Economia

Braço de ferro nas negociações da Groundforce continua

Os trabalhadores voltaram a protestar contra o atraso no pagamento dos salários.

Os trabalhadores da Groundforce voltaram a manifestar-se esta sexta-feira, no dia em que começaram a ser processados os salários em atraso de fevereiro. Mas mantém-se o braço de ferro nas negociações entre o Governo e o principal acionista da empresa.

À revelia de Alfredo Casimiro, o principal acionista, o presidente do Conselho Executivo da Groundforce, Paulo Leite, avançou com o processamento até 75% dos salários em atraso, num valor máximo de 500 euros. Este pagamento foi possível graças ao dinheiro em caixa de 1.260 mil euros.

Há, no entanto, trabalhadores que poderão receber quantias mais elevadas por causa do apoio da segurança social relativo à redução do período normal de trabalho.

Alguns trabalhadores já receberam o salário em atraso, mas continua o impasse entre o Governo e o principal acionista. Ao final da manhã, Alfredo Casimiro garantia concordar com todas as exigências feitas publicamente pela tutela, mas à tarde voltou à mesa das negociações com o secretário de Estado Adjunto e das Comunicações.

Na origem do braço de ferro estarão as datas de execução e os valores do empréstimo: a TAP avança com pouco mais de dois milhões de euros, mas Alfredo Casimiro já tinha pedido mais.

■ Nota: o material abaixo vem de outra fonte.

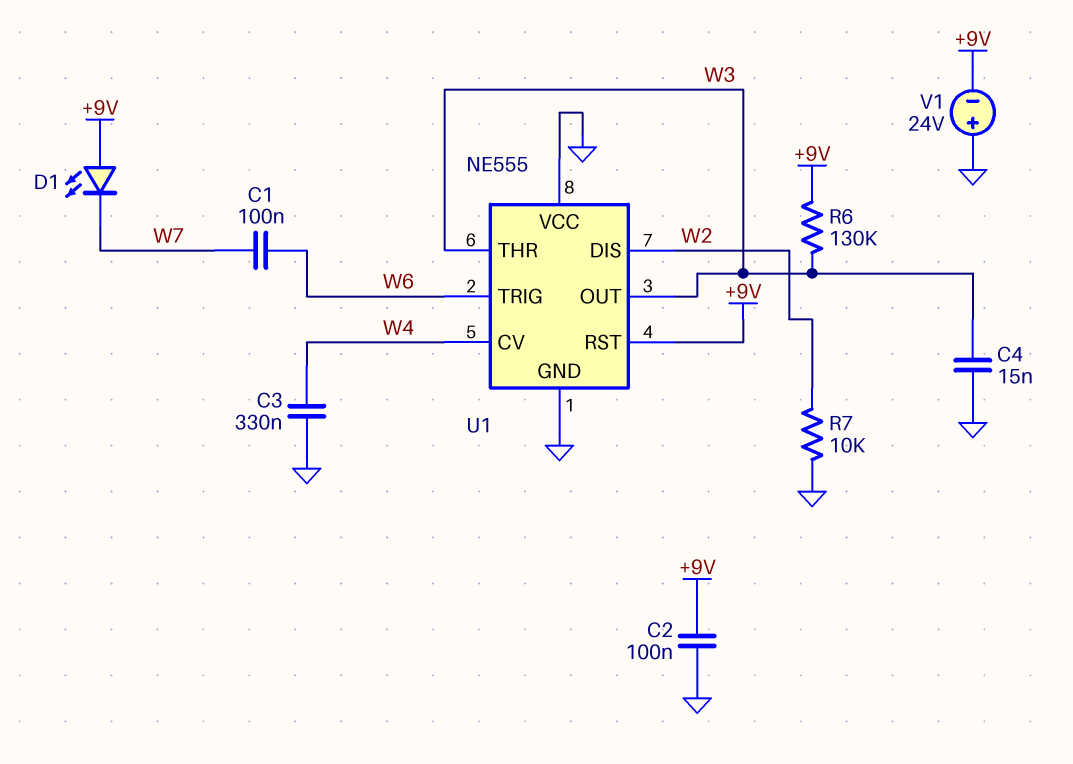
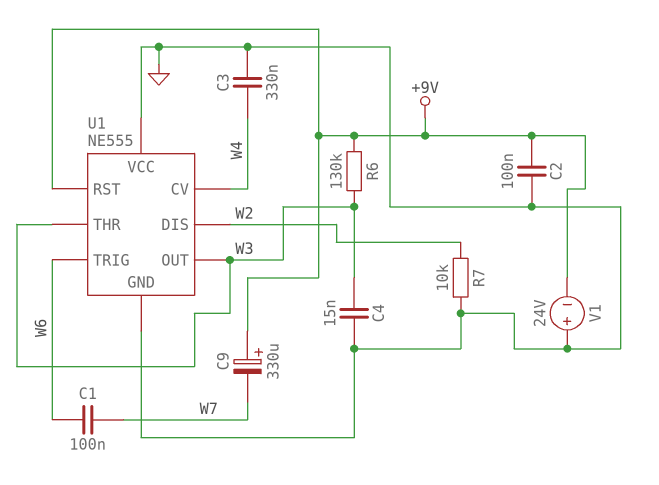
C9: none -> 330uF (plus +9V, minus W7)
D1: LED (A +9V, K W7) -> none

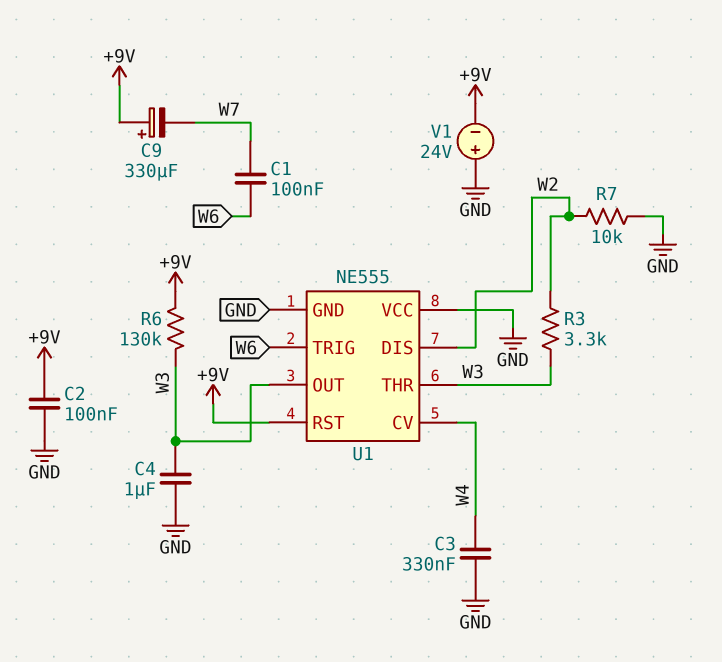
C4: 15nF (GND, W3) -> 1uF (GND, W3)
R3: none -> 3.3k (W2, W3)

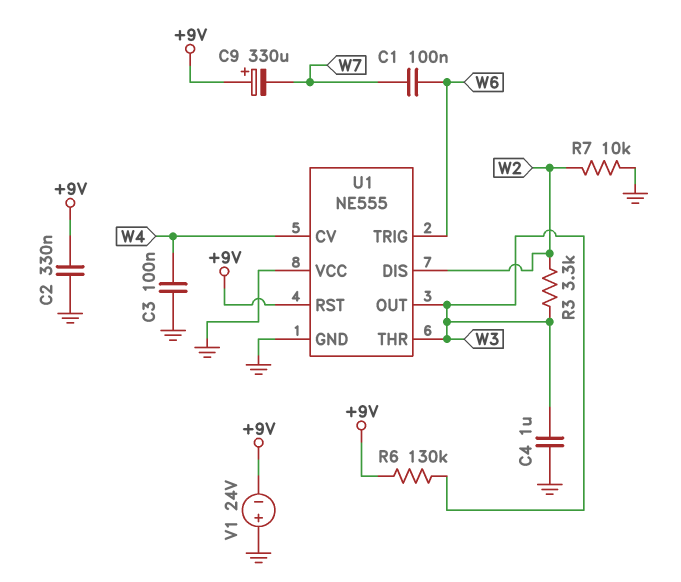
C2: 100nF (+9V, GND) -> 330nF (+9V, GND)
C3: 330nF (GND, W4) -> 100nF (GND, W4)

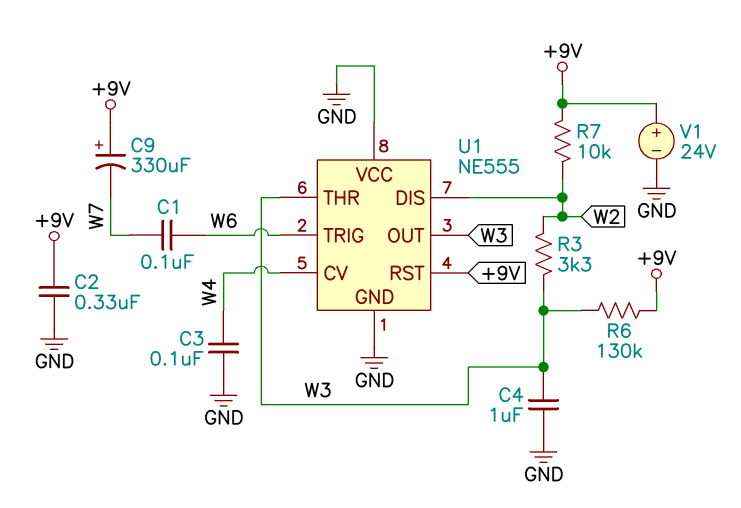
R7: 10k (GND, W2) -> 10k (+9V, W2)
V1: 24V (plus GND, minus +9V) -> 24V (plus +9V, minus GND)

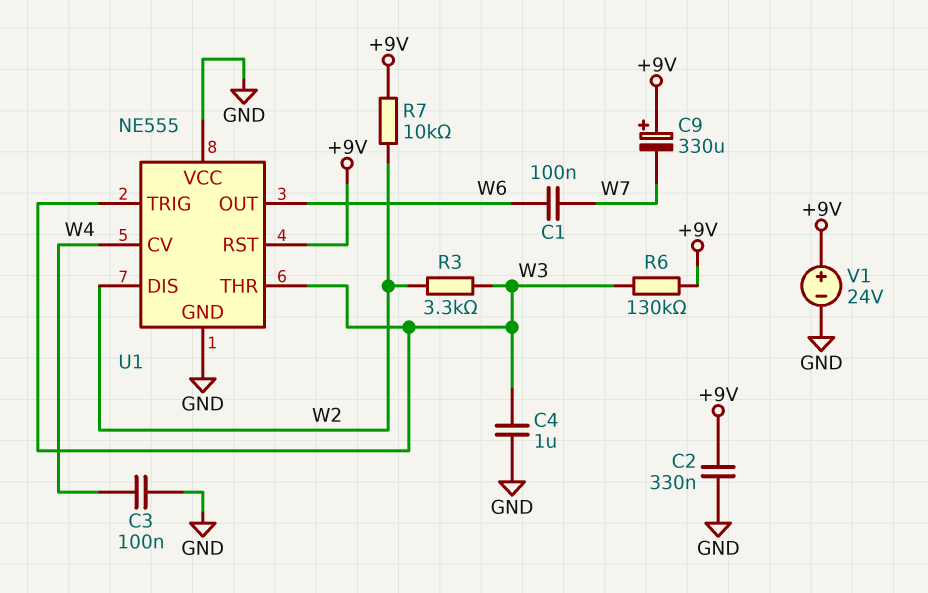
U1 pin OUT: W3 -> W6
U1 pin TRIG: W6 -> W3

Sem soluções à vista, os trabalhadores desdobram-se em protestos. Esta sexta-feira foi convocada uma manifestação em frente ao Ministério das Infraestruturas, que está a ser palco das negociações. Os 2.400 trabalhadores dizem que a empresa é vital para o país e falam de uma situação crítica para muitas famílias.

Pedro Nuno Santos não falou com o principal acionista da Groundforce, mas sentou-se com os representantes dos trabalhadores que, mesmo com o acordo à vista, asseguram que a luta é para continuar. Para segunda-feira está agendado um novo protesto.